PRs and code reviews
We have exactly the same tools as any other developer working with the code. We can create PRs, ask for code review, run some automatic tests with CI to eliminate obvious syntax errors, etc. It significantly increases the reliability and security of the managed system.
What to do if a real disaster affects the data center?
Of course the most valuable part of the system is the data, this is why it’s so important to have a reliable backup policy, storing the backups in several, geographically distant places etc.
But assuming you have the backup of the data - recreating the whole system in the new place is a matter of minutes. Exactly the same services, in exactly the same versions.
Of course, GitOps doesn’t solve all the problems of the world. Let’s go through some potential issues with GitOps (and possible solutions).
It’s common nowadays we have multiple environments for the system - dev, staging, uat, production, etc.
How to implement it using GitOps? There is no best practice for this. Some use multiple branches, some just multiple directories on git, some use simply multiple repositories. Each approach has its pros and cons, it’s a good idea to experiment a bit with it. When using GitOps together with Kubernetes it’s a good idea to leverage the Customization - it allows to keep the code DRY.
The GitOps approach postulates keeping everything on the git repository, but - as probably everybody knows - it’s a terrible idea to store the secrets (credentials) in the git encrypted, even if the repository is private.
There are several workarounds to it. Some of them - like Bitnami SealedScrets or KOPS - help to keep the secrets encrypted in the git, and automatically decrypt them on the cluster. Others just avoid keeping the secrets on the git, and just point to the secrets stored elsewhere - the most important example is the External Secrets operator.
Easy for technical stuff, difficult for business
Everybody knows and uses git. Well, all technical people. If someone from the business asks the common question “what version, and which features do we have on the production now?” they probably won’t be happy with the “you can check it on the GitHub” answer.
This forces us to create some additional tools which “translate” the git repository to something easy to read by non-technical people.
Implementations of the OpenGitops 1.0
There are probably two most important tools which implement the Open GitOps principles: FluxCD and ArgoCD (there are possibly more but these two are probably the most widely used).
Which is better?
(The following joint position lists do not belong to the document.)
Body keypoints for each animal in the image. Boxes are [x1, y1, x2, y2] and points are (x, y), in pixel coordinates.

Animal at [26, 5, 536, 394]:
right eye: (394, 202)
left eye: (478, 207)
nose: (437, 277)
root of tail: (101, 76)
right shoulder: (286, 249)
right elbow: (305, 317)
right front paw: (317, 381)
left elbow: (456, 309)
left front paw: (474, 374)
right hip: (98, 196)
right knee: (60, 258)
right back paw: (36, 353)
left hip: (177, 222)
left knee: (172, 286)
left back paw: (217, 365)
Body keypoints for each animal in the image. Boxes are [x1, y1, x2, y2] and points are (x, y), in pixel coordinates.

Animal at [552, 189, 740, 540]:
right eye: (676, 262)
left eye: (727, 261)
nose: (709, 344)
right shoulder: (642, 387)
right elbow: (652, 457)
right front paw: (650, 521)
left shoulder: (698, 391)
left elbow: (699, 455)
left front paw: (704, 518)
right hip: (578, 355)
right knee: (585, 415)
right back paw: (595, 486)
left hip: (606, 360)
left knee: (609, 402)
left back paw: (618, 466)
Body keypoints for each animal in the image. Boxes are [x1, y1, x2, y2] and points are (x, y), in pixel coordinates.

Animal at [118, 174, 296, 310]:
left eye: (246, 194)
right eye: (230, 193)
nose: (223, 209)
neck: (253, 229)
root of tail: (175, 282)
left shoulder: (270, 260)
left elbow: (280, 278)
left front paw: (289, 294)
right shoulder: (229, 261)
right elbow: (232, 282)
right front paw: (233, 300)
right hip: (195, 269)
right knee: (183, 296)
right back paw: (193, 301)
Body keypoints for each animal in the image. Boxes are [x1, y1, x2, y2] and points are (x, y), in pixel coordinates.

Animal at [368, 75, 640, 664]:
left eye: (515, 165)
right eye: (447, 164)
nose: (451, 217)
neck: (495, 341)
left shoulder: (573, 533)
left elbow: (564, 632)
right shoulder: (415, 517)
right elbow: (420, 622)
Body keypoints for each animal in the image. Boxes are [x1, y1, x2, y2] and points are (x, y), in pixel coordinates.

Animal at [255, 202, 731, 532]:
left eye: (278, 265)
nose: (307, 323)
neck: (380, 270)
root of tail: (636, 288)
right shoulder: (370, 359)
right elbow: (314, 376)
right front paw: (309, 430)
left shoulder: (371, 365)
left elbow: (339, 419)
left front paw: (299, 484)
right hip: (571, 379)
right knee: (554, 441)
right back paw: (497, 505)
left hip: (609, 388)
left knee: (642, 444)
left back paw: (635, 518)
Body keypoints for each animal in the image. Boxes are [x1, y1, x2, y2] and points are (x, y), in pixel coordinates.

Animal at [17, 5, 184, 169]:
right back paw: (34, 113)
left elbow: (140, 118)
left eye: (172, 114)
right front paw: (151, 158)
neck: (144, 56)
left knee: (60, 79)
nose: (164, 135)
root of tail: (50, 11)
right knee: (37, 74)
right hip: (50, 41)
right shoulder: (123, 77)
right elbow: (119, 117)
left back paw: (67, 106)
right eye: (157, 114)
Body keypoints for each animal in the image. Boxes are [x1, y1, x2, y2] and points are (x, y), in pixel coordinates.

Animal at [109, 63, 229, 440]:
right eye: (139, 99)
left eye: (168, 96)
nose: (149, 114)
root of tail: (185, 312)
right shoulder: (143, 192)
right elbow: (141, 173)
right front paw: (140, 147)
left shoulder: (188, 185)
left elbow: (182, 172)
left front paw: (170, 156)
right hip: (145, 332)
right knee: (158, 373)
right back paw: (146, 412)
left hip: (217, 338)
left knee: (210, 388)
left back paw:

Which to choose? Like for every such question, the answer can be only one: it depends. Both of them have excellent documentation, and quick-start guides, which help to get familiar with the tool.
There are several articles and videos comparing these tools - I encourage you to familiarize yourself with them.
I personally prefer the FluxCD, but it absolutely doesn’t mean it’s better than ArgoCD. For me, ArgoCD seems to be a bit simpler, so it has a flatter learning curve.
On the other hand, FluxCD has multiple controllers and multiple CRDs, which in my very humble opinion better reflects the objects it manages.
One killer feature of the ArgoCD is the graphical user interface, which is probably the reason why developers choose this tool.
If you still don’t use GitOps in your project - I really think you should! It really simplifies life, especially when used together with Kubernetes. The larger the project, the more difficult it is to harness all its components. It’s possible to start small, with only part of the system, and check if it fits you. But I’m pretty sure you’ll love it 🙂.